Authorities have yet to announce if they've ascertained a motive in the case, the Journal-Constitution reports.
The Savannah shooting largely eluded national attention, which attests to the disconcertingly humdrum nature of mass shootings in America. It's unsurprising that a shooting with more than 31 casualties consumed the nation's attention on Wednesday, but it's a sad commentary on how routine gun violence has become that we tend only to pay attention when there are casualties on such a dramatic scale.
"You have 14 people dead in California, and that's a horrible tragedy. But likely 88 other people died today from gun violence in the United States."
The Savannah and San Bernardino attacks marked the 354th and 355th mass shootings to take place on American soil this year, according to data compiled by the Post from the Mass Shooting Tracker, which defines a mass shooting as an incident in which at least four people are either injured or killed.

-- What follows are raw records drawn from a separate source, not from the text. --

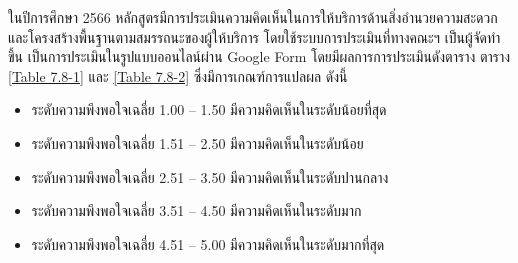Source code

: ในปีการศึกษา 2566 หลักสูตรมีการประเมินความคิดเห็นในการให้บริการด้านสิ่งอำนวยความสะดวกและโครงสร้างพื้นฐานตามสมรรถนะของผู้ให้บริการ โดยใช้ระบบการประเมินที่ทางคณะฯ เป็นผู้จัดทำขึ้น เป็นการประเมินในรูปแบบออนไลน์ผ่าน Google Form โดยมีผลการการประเมินดังตาราง
ตาราง \ref{Table 7.8-1} และ \ref{Table 7.8-2} ซึ่งมีการเกณฑ์การแปลผล ดังนี้
\begin{itemize}
\item ระดับความพึงพอใจเฉลี่ย 1.00 – 1.50 มีความคิดเห็นในระดับน้อยที่สุด
\item ระดับความพึงพอใจเฉลี่ย 1.51 – 2.50 มีความคิดเห็นในระดับน้อย
\item ระดับความพึงพอใจเฉลี่ย 2.51 – 3.50 มีความคิดเห็นในระดับปานกลาง
\item ระดับความพึงพอใจเฉลี่ย 3.51 – 4.50 มีความคิดเห็นในระดับมาก
\item ระดับความพึงพอใจเฉลี่ย 4.51 – 5.00 มีความคิดเห็นในระดับมากที่สุด  
\end{itemize}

That means that mass shootings have occurred at a rate of more than one a day in 2015; Wednesday was the 336th day of the year.
Gun violence overall: Even mass shootings that do command national attention only account for a sliver of the deaths from gun violence that occur each day in America. As Everytown for Gun Safety's Ted Alcorn told the New York Times, "You have 14 people dead in California, and that's a horrible tragedy. But likely 88 other people died today from gun violence in the United States." Using data from the Centers for Disease Control, the Brady Campaign to Prevent Gun Violence estimates that 31 people are murdered with a gun each day in America, 151 are treated for gun wounds and another 55 kill themselves with a gun.
In 2015 to date, according to the Gun Violence Archive, 12,219 people have died as a result of gun violence in America, while another 24,716 people have been injured.
Such jarring statistics underscore the brutal truth behind the BBC's report on San Bernardino Wednesday evening, which opened with the chilling words, "Just another day in the United States of America."
Reacting to the San Bernardino shooting on Wednesday, Democratic presidential candidate Hillary Clinton reiterated her call for gun safety reform, tweeting, "I refuse to accept this as normal." The unsettling reality, however, is that in the absence of serious action to confront gun violence, mass shootings have become all too normal.
Dec. 3, 2015, 12:49 p.m.: This story has been updated to reflect the confirmed number of people injured in Wednesday's shooting in San Bernardino, California.